→ **阅读材料**
= = =

王贵华 汪 汉 孙梅芹 彭 柯 唐 兵 杨大春 杨永健 张 鑫 侯言彬 邓珏琳

(成都军区总医院心血管内科，四川 成都 610083)

Klotho基因与衰老和窦房结功能密切相关，三者之间可能存在一定关联，但具体的分子生物学机制尚不明确〔1～4〕，阐明心脏Klotho基因表达有助于进一步研究其在窦房结的功能，为病态窦房结综合征(病窦)开辟新的治疗途径。鉴于小鼠出生后心脏Klotho基因表达的增龄性变化尚未见报道，本研究拟采用实时荧光定量聚合酶链反应技术(RT-PCR)检测不同日龄小鼠心脏Klotho基因表达的变化，探讨昆明小鼠Klotho基因的表达及其在心脏的确切定位，研究Klotho基因与心脏生长发育和窦房结之间的关系。

1 资料与方法

1.1 实验动物 1、120 d和540 d昆明小鼠各15只，2、4、7、15、30、60、180、270 d 和 360 d 昆明小鼠各 10 只，雌雄各半，昆明小鼠购自四川省医学科学院实验动物中心(批号:A09-C57BL-1021)。

1.2 PCR引物 登陆GenBank(Klotho ID:16591;Klotho mRNA:NM-013823.1)获得C57BL小鼠Klotho基因序列，由Premer 5.0软件设计特异性引物，PCR引物由上海生工生物工程有限公司合成，用无RNA酶无菌双蒸水配置成溶液，-20℃保存。

1.3 主要试剂及仪器 Revert Aid First Strand cDNA Synthesis Kit试剂盒，立陶宛MBI公司;Taq DNA聚合酶，北京博大泰克公司;dNTP:美国Promega公司;DNA分子量标准:北京TIANGEN公司;琼脂糖:法国BIOWEST公司;FTC2000实时荧光定量基因扩增仪:加拿大FUNGLYN公司;PE9600DNA扩增仪:美国PE公司;Gel Doc 1000:美国Bio-rad公司。

1.4 实验方法

1.4.1 昆明小鼠心脏组织总RNA的提取及鉴定 实验组:取1、2、4、7、15、30、60、120、180、270、360 d 和 540 d 昆明小鼠各10只，断颈处死，快速剪取整个心脏组织;取1、180、540 d昆明小鼠各5只，处死后快速取出心脏，切除右心房后，以余下的心脏组织作为阴性对照;并取出肾脏组织作为阳性对照。按Trizol RNA分离试剂说明书操作。进行总RNA完整性检验。

= = =

收录条目:
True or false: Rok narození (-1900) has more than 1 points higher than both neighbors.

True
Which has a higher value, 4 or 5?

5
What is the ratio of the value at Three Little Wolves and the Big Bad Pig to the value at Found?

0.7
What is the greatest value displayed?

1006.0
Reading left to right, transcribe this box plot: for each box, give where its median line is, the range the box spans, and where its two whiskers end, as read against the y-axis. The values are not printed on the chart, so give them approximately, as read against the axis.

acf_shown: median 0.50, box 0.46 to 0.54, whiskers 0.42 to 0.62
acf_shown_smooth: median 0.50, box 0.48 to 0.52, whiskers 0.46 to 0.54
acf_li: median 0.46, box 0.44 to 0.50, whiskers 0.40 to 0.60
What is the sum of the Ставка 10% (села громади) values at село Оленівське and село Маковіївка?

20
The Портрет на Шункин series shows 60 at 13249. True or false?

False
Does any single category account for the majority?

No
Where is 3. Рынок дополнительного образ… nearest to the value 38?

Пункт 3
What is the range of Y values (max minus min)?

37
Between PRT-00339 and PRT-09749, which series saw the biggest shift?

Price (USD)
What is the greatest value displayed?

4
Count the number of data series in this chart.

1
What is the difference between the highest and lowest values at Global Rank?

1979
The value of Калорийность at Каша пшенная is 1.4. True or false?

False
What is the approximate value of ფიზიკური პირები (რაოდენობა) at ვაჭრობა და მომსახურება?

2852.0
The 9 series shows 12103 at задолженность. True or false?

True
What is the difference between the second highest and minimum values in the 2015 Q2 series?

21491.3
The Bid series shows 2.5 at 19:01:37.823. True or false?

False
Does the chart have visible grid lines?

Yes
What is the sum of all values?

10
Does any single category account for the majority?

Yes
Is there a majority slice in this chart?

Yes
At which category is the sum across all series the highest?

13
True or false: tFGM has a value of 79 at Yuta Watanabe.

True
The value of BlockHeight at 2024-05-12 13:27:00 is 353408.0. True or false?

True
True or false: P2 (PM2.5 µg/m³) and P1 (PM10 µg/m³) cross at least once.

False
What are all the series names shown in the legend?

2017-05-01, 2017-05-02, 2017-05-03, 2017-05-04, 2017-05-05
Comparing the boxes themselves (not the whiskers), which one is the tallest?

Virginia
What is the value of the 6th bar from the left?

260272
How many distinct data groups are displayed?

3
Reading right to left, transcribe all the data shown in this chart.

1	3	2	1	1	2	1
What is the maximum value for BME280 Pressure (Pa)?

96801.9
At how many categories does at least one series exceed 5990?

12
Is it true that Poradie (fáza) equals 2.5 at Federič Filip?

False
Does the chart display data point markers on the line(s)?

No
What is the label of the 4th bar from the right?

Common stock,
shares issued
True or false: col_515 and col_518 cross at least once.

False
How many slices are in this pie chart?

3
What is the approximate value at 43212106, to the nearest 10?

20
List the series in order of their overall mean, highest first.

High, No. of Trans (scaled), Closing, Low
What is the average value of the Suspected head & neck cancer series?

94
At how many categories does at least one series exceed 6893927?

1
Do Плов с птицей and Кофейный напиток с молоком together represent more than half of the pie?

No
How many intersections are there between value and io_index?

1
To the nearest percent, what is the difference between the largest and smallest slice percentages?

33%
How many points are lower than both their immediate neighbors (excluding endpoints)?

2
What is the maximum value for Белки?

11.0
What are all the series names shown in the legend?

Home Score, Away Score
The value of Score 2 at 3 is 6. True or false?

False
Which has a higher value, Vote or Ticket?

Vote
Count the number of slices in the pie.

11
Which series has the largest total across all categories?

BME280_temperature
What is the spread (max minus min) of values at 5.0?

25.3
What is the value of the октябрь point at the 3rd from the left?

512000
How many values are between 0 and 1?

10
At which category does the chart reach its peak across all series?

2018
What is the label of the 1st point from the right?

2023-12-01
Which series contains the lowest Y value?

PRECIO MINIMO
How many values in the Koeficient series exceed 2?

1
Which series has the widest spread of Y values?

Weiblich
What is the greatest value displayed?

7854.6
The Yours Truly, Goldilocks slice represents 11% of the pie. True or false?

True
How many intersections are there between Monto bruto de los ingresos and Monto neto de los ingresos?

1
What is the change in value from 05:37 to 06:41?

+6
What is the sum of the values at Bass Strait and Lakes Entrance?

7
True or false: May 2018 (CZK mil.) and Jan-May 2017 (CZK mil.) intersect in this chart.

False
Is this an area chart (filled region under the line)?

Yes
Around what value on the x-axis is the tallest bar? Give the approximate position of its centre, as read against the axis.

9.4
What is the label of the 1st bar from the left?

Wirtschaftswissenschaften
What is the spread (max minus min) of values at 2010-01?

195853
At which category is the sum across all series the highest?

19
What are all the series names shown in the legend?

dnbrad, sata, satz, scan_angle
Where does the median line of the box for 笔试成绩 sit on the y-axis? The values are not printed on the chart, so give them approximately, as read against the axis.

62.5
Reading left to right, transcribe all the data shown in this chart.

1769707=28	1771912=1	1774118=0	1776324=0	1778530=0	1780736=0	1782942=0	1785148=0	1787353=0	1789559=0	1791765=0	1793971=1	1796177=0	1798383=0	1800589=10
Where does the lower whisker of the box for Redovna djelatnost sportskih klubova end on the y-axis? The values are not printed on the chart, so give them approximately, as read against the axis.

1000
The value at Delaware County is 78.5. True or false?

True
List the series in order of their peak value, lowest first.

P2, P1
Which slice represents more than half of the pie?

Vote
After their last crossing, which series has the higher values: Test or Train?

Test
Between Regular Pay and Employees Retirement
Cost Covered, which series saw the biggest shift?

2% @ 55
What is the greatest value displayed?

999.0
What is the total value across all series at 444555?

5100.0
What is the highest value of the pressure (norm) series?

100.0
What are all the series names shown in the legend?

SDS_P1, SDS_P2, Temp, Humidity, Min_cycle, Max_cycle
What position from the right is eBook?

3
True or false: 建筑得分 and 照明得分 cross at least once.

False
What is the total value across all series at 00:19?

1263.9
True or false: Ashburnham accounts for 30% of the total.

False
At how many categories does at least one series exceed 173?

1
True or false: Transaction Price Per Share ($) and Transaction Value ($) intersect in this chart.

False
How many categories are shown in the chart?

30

= = =

→ **完成以下题目**
1) 根据阅读材料回答：
(a) 实验所用昆明小鼠购自哪个单位？
(b) PCR引物由哪家公司合成？
(c) 阴性对照采用的是哪部分组织？
2) 照原样抄写阅读材料中从“(成都军区总医院心血管内科，四川 成都 610083)”到“生长发育和窦房结之间的关系。”的部分，首尾两处都包括在内。

→ **各题答案**
1)
(a) 四川省医学科学院实验动物中心。
(b) 上海生工生物工程有限公司。
(c) 切除右心房后余下的心脏组织。

2)
(成都军区总医院心血管内科，四川 成都 610083)

Klotho基因与衰老和窦房结功能密切相关，三者之间可能存在一定关联，但具体的分子生物学机制尚不明确〔1～4〕，阐明心脏Klotho基因表达有助于进一步研究其在窦房结的功能，为病态窦房结综合征(病窦)开辟新的治疗途径。鉴于小鼠出生后心脏Klotho基因表达的增龄性变化尚未见报道，本研究拟采用实时荧光定量聚合酶链反应技术(RT-PCR)检测不同日龄小鼠心脏Klotho基因表达的变化，探讨昆明小鼠Klotho基因的表达及其在心脏的确切定位，研究Klotho基因与心脏生长发育和窦房结之间的关系。